Impôt de 0,4 % sur l'ensemble des revenus

49

16

0

Impôt de 1 % sur les revenus de capitaux

2.591

2.706

2.779

2.891

CNAF

43.144

45.106

49.008

50.993

Impôt de 1 % sur les valeurs mobilières

697

763

784

816

Contribution sociale généralisée

42.447

44.343

48.224

50.177

Source : Direction de la sécurité sociale (DEES)

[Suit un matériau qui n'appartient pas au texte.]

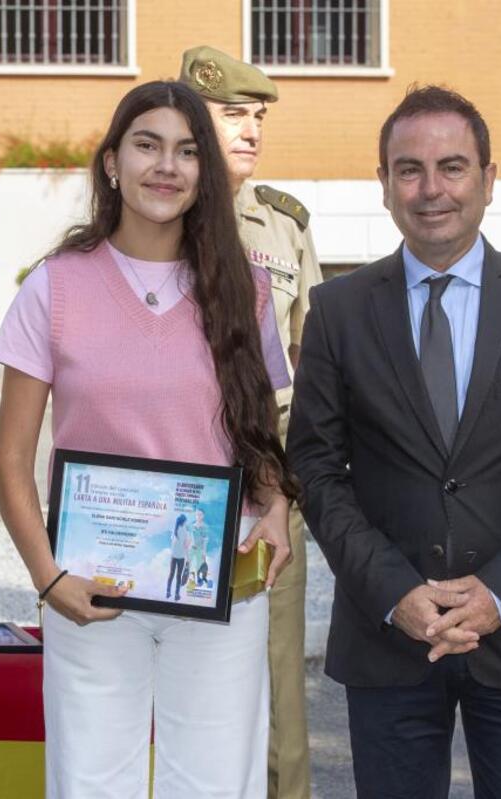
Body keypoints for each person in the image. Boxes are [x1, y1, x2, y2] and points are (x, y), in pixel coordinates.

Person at [286, 85, 501, 797]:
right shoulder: (338, 311)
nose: (430, 189)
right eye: (408, 169)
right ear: (383, 186)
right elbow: (314, 463)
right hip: (388, 637)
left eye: (453, 167)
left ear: (489, 180)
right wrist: (392, 589)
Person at [0, 80, 296, 798]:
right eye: (148, 145)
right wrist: (49, 577)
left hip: (218, 586)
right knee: (93, 782)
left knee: (217, 783)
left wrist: (277, 504)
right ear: (111, 164)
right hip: (92, 590)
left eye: (188, 151)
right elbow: (9, 461)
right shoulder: (56, 286)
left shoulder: (244, 290)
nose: (167, 166)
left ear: (205, 174)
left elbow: (261, 431)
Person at [179, 44, 323, 799]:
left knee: (279, 694)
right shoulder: (152, 217)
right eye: (232, 114)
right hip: (180, 489)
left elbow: (312, 368)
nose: (250, 129)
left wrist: (291, 493)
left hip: (268, 492)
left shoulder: (284, 225)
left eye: (257, 116)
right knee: (181, 683)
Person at [166, 513, 189, 600]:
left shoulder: (175, 529)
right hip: (181, 557)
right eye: (186, 521)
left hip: (173, 556)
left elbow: (173, 542)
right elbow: (185, 545)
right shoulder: (184, 531)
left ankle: (168, 592)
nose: (186, 523)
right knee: (178, 576)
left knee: (171, 574)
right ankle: (176, 594)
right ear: (183, 522)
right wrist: (188, 558)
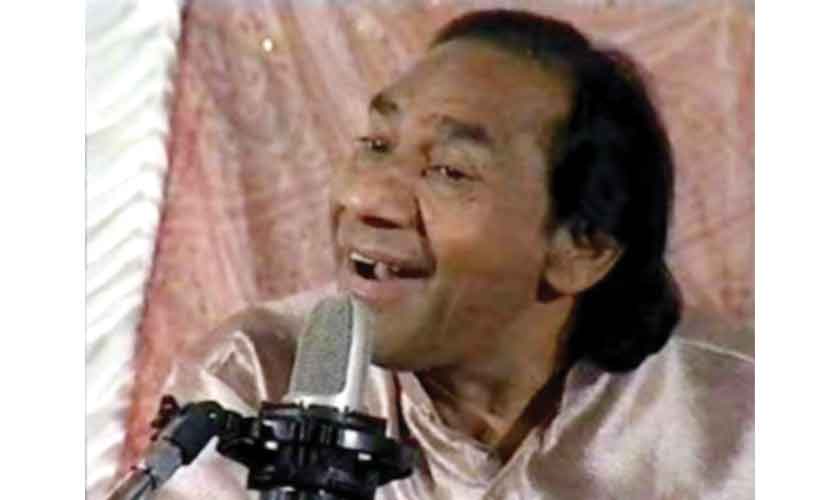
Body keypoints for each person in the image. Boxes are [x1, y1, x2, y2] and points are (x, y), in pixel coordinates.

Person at [151, 9, 753, 500]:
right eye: (376, 143)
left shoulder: (745, 422)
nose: (367, 199)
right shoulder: (256, 378)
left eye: (449, 170)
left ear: (583, 247)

Toutefois, pour avoir une vision exhaustive de l'évolution des ressources publiques, il est nécessaire de prendre en compte les contributions publiques (qui correspondent pour l'essentiel au remboursement de prestations). Ainsi, le total pour 1996 et 1997 s'élève respectivement à 85,4 et 135,8 milliards de francs. Entre 1996 et 1997, le total des ressources publiques par rapport aux recettes du régime général est donc passé de 7,4 % à 11,2 %.

Part du financement public dans les recettes du régime général

en milliards de francs

1996

1997

Impôts et taxes affectés

59,077

101,930

Contributions publiques

26,325

33,847

Sous-total (1)

85,402

135,777

Total des ressources (2)

1.157,735

1.213,288

(1) / (2)

7,4 %

11,2 %

Au total, votre commission relève, du point de vue des recettes, que les observations de la Commission des comptes de la sécurité sociale recoupent largement les évolutions constatées au niveau de l'ensemble des régimes, rappelées précédemment, et qui témoignent de la fiscalisation croissante des ressources du régime général.